***** Material for this task *****
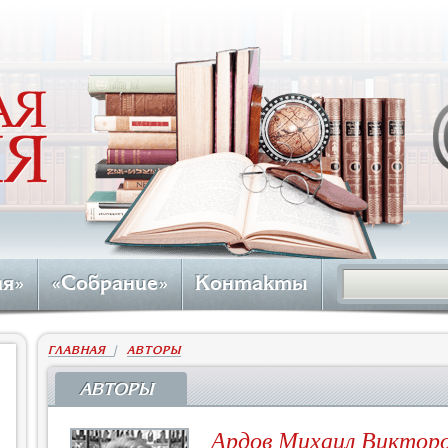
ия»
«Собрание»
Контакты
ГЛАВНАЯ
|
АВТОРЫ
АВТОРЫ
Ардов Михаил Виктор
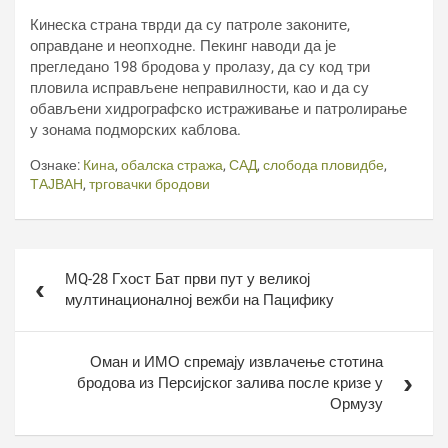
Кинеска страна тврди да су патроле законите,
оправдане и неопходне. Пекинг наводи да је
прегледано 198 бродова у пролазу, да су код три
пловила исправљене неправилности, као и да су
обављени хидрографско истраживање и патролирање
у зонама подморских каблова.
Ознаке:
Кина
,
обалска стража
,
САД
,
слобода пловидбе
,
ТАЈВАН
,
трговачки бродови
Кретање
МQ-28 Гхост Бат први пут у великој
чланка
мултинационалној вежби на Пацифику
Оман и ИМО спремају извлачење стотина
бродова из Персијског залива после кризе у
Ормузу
*****
***** Material for this task *****
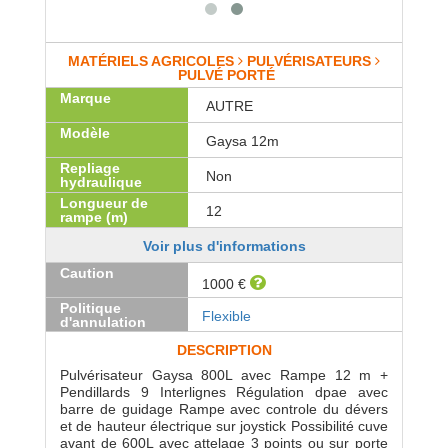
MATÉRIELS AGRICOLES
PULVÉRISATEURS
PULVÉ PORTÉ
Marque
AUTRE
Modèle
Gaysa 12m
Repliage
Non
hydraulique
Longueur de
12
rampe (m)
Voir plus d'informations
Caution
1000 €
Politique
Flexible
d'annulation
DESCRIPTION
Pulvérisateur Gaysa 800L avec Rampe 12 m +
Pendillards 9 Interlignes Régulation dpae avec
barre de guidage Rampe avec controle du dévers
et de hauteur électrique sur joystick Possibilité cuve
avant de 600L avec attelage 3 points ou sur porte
*****
***** Material for this task *****
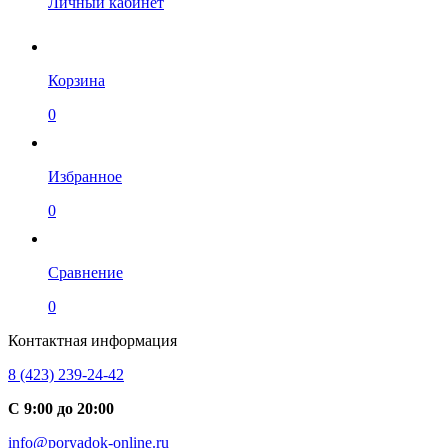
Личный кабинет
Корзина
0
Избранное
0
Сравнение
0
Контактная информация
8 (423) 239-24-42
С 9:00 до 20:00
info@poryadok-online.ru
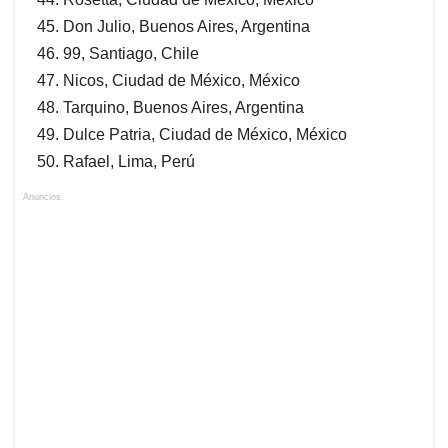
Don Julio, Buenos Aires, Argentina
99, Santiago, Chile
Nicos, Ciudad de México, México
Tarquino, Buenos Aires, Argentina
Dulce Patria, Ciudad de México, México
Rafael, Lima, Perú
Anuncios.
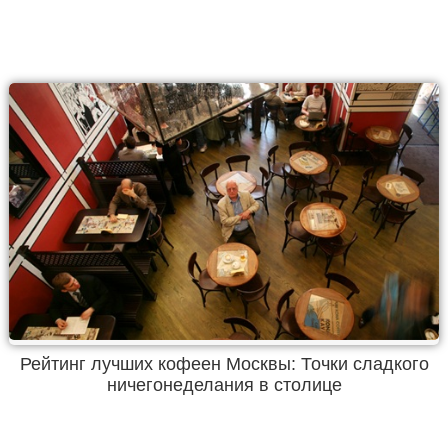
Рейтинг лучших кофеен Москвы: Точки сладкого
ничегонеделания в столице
*****
### Exercise description
Pull out every line in the records above that contains the string "Argentina". Case matters, so copy only lines where the capitalization matches.

### Response to this task
Don Julio, Buenos Aires, Argentina
Tarquino, Buenos Aires, Argentina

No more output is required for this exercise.